Dr. Larry Townsend, professor in nuclear engineering, is shooting for the moon -- literally. In addition to his various other research efforts, Townsend is applying his work in space radiation protection and transport codes to NASA's Cosmic Ray Telescope for the Effects of Radiation (CRaTER) project team, part of the Lunar Reconnaissance Orbiter (LRO) spacecraft. The spacecraft's 12-month mission will launch in December 2008.
CRaTER is one of six projects under development for LRO, which is the first of several planned robotic lunar missions to prepare for the return of humans to the moon. Collaborators for CRaTER include Boston University, Massachusetts Institute of Technology, UT, Aerospace Corporation and the Air Force Research Laboratory. Townsend, who is Measurements Team Leader of CRaTER, will investigate the effects of galactic cosmic rays on tissue-equivalent plastics experienced in a flight to the moon—more simply put, the effects of space radiation.
"I'm responsible for computational modeling of calibration runs and the radiation exposures expected during the actual mission. When the data are received from the mission, it will be partly my responsibility to analyze and interpret those data," said Townsend. "The project is going well. CRaTER's objectives include measuring and characterizing the radiation environment in the vicinity of the moon. The detectors we'll place on the spacecraft will be flying in polar orbits about 30 kilometers above the lunar surface."
Townsend is currently completing calculations modeling calibration runs to prepare for detector testing.
"We have to submit our concept design review to NASA," explained Townsend. Micron Technology Inc. is producing the silicon chips for the detector, which will be built by MIT and the Aerospace Corporation.
Townsend became involved in space radiation research while working for NASA Langley Research Center. "I helped develop space radiation transport codes and interaction models. I've been conducting this type of research for about 25 years now," said Townsend. His codes examine how the radiation fields of these particles are altered as they pass through matter.
"This research is actually part of a consortium of institutions. UT is the lead with approximately $2 million in funding. NASA internally spends another $1 million. The University of Houston, Roanoke College, SID Inc. and Worcester Polytechnic Institute are also involved," said Townsend. "The project uses atomic and nuclear reaction models to describe how these particles change identities and other physical properties when interacting with spacecraft shielding and human tissue. Our goal is to devise methods of protection against radiation for humans and electronics while in space."

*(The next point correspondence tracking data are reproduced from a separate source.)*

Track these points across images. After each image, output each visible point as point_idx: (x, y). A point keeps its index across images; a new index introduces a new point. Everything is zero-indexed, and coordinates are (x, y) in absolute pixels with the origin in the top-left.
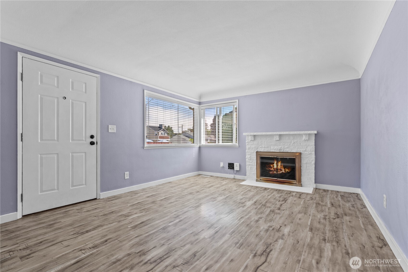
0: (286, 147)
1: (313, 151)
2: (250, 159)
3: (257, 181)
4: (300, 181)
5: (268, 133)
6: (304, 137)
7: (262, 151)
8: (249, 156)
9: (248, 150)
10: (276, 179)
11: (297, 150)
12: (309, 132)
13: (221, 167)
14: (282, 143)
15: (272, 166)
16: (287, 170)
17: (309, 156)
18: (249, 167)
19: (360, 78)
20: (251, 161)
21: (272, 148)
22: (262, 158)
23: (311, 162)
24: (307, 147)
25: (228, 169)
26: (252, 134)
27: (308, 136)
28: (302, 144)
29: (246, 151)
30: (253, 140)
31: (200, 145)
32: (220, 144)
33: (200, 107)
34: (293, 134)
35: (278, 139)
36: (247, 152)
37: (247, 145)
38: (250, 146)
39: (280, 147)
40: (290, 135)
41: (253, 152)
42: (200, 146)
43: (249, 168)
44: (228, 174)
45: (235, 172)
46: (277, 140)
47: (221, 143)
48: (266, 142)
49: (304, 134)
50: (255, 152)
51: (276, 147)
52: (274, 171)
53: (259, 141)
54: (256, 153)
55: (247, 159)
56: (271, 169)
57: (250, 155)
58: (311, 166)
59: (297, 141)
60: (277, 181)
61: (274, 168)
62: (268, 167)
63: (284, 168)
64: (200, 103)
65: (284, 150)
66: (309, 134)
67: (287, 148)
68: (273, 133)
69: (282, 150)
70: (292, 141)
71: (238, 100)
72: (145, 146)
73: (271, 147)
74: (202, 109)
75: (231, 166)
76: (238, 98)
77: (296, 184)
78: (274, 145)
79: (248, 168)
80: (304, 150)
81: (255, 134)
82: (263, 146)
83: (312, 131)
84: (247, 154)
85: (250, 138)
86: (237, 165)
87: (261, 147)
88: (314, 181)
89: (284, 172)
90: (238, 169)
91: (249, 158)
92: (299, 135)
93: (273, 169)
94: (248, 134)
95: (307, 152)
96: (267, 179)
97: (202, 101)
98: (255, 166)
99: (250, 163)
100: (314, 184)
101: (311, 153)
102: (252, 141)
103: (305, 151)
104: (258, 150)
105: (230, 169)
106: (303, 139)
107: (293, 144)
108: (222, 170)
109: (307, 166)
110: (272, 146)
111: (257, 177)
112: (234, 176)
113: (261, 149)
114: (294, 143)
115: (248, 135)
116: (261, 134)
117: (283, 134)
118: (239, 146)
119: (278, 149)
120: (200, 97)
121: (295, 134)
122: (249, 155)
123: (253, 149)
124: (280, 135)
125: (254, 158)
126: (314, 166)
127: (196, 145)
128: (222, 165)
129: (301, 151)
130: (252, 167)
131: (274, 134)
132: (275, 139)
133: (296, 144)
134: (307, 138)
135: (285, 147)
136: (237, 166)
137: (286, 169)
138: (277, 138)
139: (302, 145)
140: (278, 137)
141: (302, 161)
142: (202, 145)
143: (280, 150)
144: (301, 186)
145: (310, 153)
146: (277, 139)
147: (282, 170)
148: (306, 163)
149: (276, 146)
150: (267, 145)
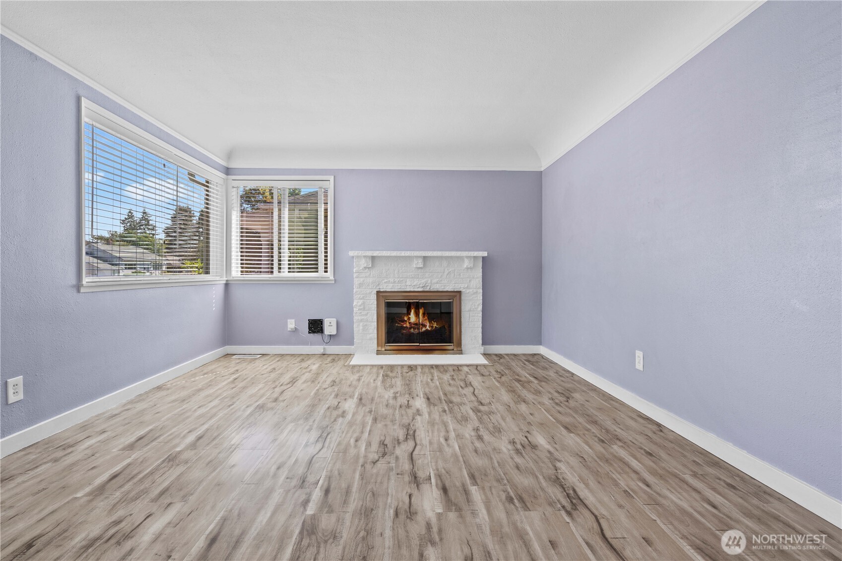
0: (435, 281)
1: (479, 288)
2: (362, 307)
3: (379, 353)
4: (459, 344)
5: (403, 252)
6: (467, 263)
7: (388, 290)
8: (361, 301)
9: (358, 288)
10: (418, 344)
11: (455, 286)
12: (476, 254)
13: (289, 330)
14: (427, 274)
15: (406, 319)
16: (435, 325)
17: (473, 298)
18: (361, 325)
19: (542, 169)
20: (365, 312)
21: (408, 283)
22: (389, 305)
23: (476, 307)
24: (470, 281)
25: (309, 333)
26: (370, 253)
27: (473, 260)
28: (461, 274)
29: (355, 290)
30: (370, 266)
31: (229, 278)
32: (281, 275)
33: (227, 179)
34: (447, 256)
35: (421, 266)
36: (356, 292)
37: (357, 277)
38: (362, 280)
39: (424, 280)
40: (441, 258)
41: (370, 293)
42: (227, 280)
43: (361, 328)
44: (307, 344)
45: (326, 340)
46: (420, 268)
47: (285, 273)
48: (396, 272)
49: (467, 257)
50: (373, 293)
51: (416, 282)
52: (411, 328)
53: (383, 269)
54: (377, 294)
55: (355, 309)
56: (405, 326)
57: (361, 299)
58: (476, 315)
59: (454, 270)
60: (419, 348)
61: (410, 323)
62: (400, 321)
63: (430, 322)
64: (228, 171)
65: (430, 287)
66: (475, 257)
67: (437, 283)
68: (413, 252)
69: (428, 288)
70: (446, 269)
71: (333, 177)
72: (84, 283)
73: (406, 282)
74: (233, 187)
75: (316, 326)
76: (335, 173)
77: (453, 350)
78: (412, 278)
79: (358, 328)
80: (466, 286)
81: (375, 255)
82: (391, 280)
83: (480, 252)
84: (355, 297)
85: (363, 263)
86: (330, 323)
87: (385, 283)
88: (481, 342)
89: (429, 329)
90: (334, 332)
91: (360, 306)
92: (458, 258)
93: (408, 325)
94: (361, 253)
95: (471, 290)
96: (400, 348)
97: (233, 165)
98: (373, 322)
99: (363, 318)
100: (481, 347)
101: (477, 292)
102: (367, 269)
103: (468, 288)
104: (381, 287)
105: (314, 332)
106: (465, 267)
107: (447, 274)
108: (293, 337)
109: (471, 315)
110: (408, 280)
111: (378, 345)
112: (324, 349)
113: (386, 287)
114: (449, 272)
115: (358, 257)
116: (388, 255)
117: (432, 255)
118: (335, 280)
119: (421, 286)
120: (229, 156)
121: (451, 257)
122: (359, 299)
123: (368, 285)
124: (425, 258)
125: (372, 304)
126: (480, 315)
127: (218, 278)
128: (291, 324)
129: (460, 288)
130: (366, 325)
131: (415, 255)
132: (415, 266)
133: (452, 275)
134: (472, 265)
135: (433, 281)
136: (332, 324)
137: (433, 322)
138: (420, 264)
139: (462, 277)
140: (420, 261)
141: (463, 308)
142: (233, 277)
143: (424, 286)
144: (460, 352)
145: (475, 291)
146: (419, 266)
147: (426, 326)
148: (470, 311)
149: (417, 279)
150: (398, 278)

Townsend has also been involved in other research endeavors. With support from the Department of Energy and TVA, Townsend worked with NE professor Dr. Laurence Miller and NE research professor Dr. F. R. Mynatt to develop a method for mounting a Generation IV modular nuclear reactor on a barge for transportation from the Gulf of Mexico upstream to other locations on the Mississippi, Ohio and Tennessee River systems.
"We developed a computer model of the layout and component sizes of steam plant components, such as turbines, condensers and generators, for actually generating electricity and worked with TVA to explore potential uses and limitations associated with transportation of modular reactor systems," explained Townsend.
Despite the time constraints that come with multiple projects and research interests, Townsend continues to enjoy teaching. "Interacting with the students is very important to me in my teaching," said Townsend.
"I've taught nine or ten different courses in my time in the college, and I've helped develop or modify several courses. For example, we've made changes in the NE Fundamentals course in response to alumni feedback, bringing the Fortran computer language back to the curriculum in order to prepare graduates for the field."
Townsend finds the growth in the number of students in the nuclear engineering department exciting.
"I know our undergraduate enrollment has at least doubled. About four years ago we had 24 students. Now I have nearly 40 students in one of my classes. We have distance education graduate students, and the incoming classes just keep getting larger," he said.